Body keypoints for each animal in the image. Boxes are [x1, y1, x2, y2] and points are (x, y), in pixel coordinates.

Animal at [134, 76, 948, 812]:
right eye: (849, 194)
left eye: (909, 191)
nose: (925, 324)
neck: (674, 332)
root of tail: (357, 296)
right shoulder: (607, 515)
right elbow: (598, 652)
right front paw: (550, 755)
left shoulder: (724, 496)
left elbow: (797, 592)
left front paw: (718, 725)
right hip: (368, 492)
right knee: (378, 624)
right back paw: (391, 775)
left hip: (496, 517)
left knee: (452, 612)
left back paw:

▶ [WHAT YOU ARE ASKED TO DO]:
Write out every entry above, word for word.

▶ [EXERCISE SOLUTION]:
Body keypoints for each animal in the image. Boxes are [x1, y1, x2, y2] and points are (x, y), in pixel coordinates.

Animal at [134, 76, 948, 812]:
right eye: (849, 194)
left eye: (909, 191)
nose: (925, 324)
neck: (674, 332)
root of tail: (357, 296)
right shoulder: (607, 515)
right elbow: (598, 652)
right front paw: (550, 755)
left shoulder: (724, 496)
left elbow: (797, 592)
left front paw: (718, 725)
right hip: (368, 492)
right knee: (378, 624)
right back paw: (391, 775)
left hip: (496, 517)
left knee: (452, 612)
left back paw:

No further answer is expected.